In many circuit applications there is a requirement to convert 12 Volt to 5 Volt.
For example, a circuit may not be able to tolerate input voltages greater than 5V. However, the output device feeding this circuit can only provide 12V.
In this case it becomes necessary to divide +12V down to +5V.
One way to do this is with a voltage divider network that consists of two resistors in series as shown in the picture below.
This tool calculates the resistor values for a maximum +5V drop across resistor R2.
Enter either R1 or R2 in milliOhm / Ohm / kiloOhm / megaOhm. The tool will calculate the other resistor value.
Ohm’s law is used to calculate the voltage drop across each resistor. The current through each series resistor is the same as the total current through the circuit.
Therefore the total current Itotal is given by
Itotal = Vin/(R1+R2) = V1/R1
Itotal = Vin/(R1+R2) = V2/R2
In this case, V2 = +5V and Vin = +12V.
How to Pick Resistor Values
In general, there are many combinations of resistor values that will give the same result. For instance,
- R1 = 10 kΩ and R2 = 7.14 kΩ
- R1 = 10 MΩ and R2 = 7.14 MΩ
Both combinations provide +5V at the output.

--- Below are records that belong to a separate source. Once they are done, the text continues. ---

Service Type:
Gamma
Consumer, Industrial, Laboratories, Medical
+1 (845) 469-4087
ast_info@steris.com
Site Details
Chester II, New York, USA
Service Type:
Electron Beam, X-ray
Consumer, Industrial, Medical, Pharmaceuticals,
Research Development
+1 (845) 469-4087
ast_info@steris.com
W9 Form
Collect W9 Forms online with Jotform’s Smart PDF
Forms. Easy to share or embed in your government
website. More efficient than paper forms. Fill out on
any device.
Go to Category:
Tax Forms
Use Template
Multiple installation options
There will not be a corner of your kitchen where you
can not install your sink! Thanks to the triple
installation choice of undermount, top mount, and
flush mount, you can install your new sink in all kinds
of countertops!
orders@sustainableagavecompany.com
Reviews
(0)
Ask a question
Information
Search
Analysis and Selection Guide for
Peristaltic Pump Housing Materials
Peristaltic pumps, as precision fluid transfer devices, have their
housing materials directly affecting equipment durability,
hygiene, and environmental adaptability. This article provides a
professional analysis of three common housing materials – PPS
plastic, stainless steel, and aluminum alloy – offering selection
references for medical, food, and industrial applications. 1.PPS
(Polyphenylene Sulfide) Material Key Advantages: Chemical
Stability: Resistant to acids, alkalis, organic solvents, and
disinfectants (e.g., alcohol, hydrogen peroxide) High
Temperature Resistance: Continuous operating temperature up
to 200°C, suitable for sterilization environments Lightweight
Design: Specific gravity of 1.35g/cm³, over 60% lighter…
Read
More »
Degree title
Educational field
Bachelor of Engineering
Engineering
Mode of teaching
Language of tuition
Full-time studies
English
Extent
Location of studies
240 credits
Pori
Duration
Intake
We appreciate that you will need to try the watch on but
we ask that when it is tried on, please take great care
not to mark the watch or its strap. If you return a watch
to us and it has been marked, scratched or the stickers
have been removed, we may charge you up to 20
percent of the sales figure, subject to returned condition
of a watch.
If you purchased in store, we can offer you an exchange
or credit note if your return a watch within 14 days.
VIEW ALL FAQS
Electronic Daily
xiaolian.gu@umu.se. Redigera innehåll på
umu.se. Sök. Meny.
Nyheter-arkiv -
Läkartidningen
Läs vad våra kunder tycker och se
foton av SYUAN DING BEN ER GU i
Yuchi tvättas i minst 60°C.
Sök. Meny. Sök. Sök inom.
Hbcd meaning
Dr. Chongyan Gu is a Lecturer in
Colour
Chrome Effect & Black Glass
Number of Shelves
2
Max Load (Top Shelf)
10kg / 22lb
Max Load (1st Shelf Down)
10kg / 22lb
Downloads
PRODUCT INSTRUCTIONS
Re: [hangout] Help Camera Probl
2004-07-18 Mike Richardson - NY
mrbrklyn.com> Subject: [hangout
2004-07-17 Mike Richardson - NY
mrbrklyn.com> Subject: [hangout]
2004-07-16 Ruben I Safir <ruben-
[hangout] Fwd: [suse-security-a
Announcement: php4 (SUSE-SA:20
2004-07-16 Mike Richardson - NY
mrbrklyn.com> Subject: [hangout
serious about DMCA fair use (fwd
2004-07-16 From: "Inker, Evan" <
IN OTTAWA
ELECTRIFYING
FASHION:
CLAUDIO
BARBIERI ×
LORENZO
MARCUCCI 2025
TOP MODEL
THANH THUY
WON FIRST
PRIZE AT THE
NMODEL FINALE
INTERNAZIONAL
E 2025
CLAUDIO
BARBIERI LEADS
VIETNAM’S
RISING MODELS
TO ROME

Why use a Voltage Divider?
A voltage divider configuration is used to scale a voltage so that it can be analyzed without damaging the device that’s sensing the voltage level. All analog-to-digital converters (ADC) for instance have a max voltage rating on their analog input pins.
Let’s say for instance, there is a requirement to monitor a battery voltage. You may want to detect if it falls below a certain threshold (75% of it’s rated level).
The voltage for a new battery may be 12V. If you are using an Arduino to detect this level, let’s first take a look at the data sheet for the ADC built into the micro-controller.
According to the table below the max VIN = 5.5V. Providing some headroom, the input voltage should not be allowed to exceed +5V. To enable this reduction, a voltage divider should be implemented between the battery and the micro.
Check the impedance requirements for the circuit that requires +5V. This will determine which resistor combination should be used.
In the same table we can see that the Analog Input resistance, RAIN varies from 55 MΩ to 100 MΩ.
In this situation, how well will the resistor divider values of R1 = 10 MΩ and R2 = 7.14 MΩ work?
To answer this question, let’s use the parallel resistor calculator.
7.14 in parallel with 55 gives an effective resistance value of 6.3 MΩ. This will impact the voltage levels into the ADC as there is effectively an 11% discrepancy in R2.
Instead let’s take a look at using a value of R2 = 550 kΩ (1% of the lower value of ADC input impedance). In this case, the effective resistance of the parallel combination is dominated by R2. The effective resistance is now 545 kΩ. This represents less than a 1% error. Using this value of R2 in the calculator gives R1 = 770 kΩ.
 Check the tolerance of the resistor. A higher % means that the value will deviate more from the stated value. For instance + 10% on a 3 kΩ resistor means its value can be as high as 3.3 kΩ and as low as 2.7 kΩ. This discrepancy can impact the value of the divided voltage significantly.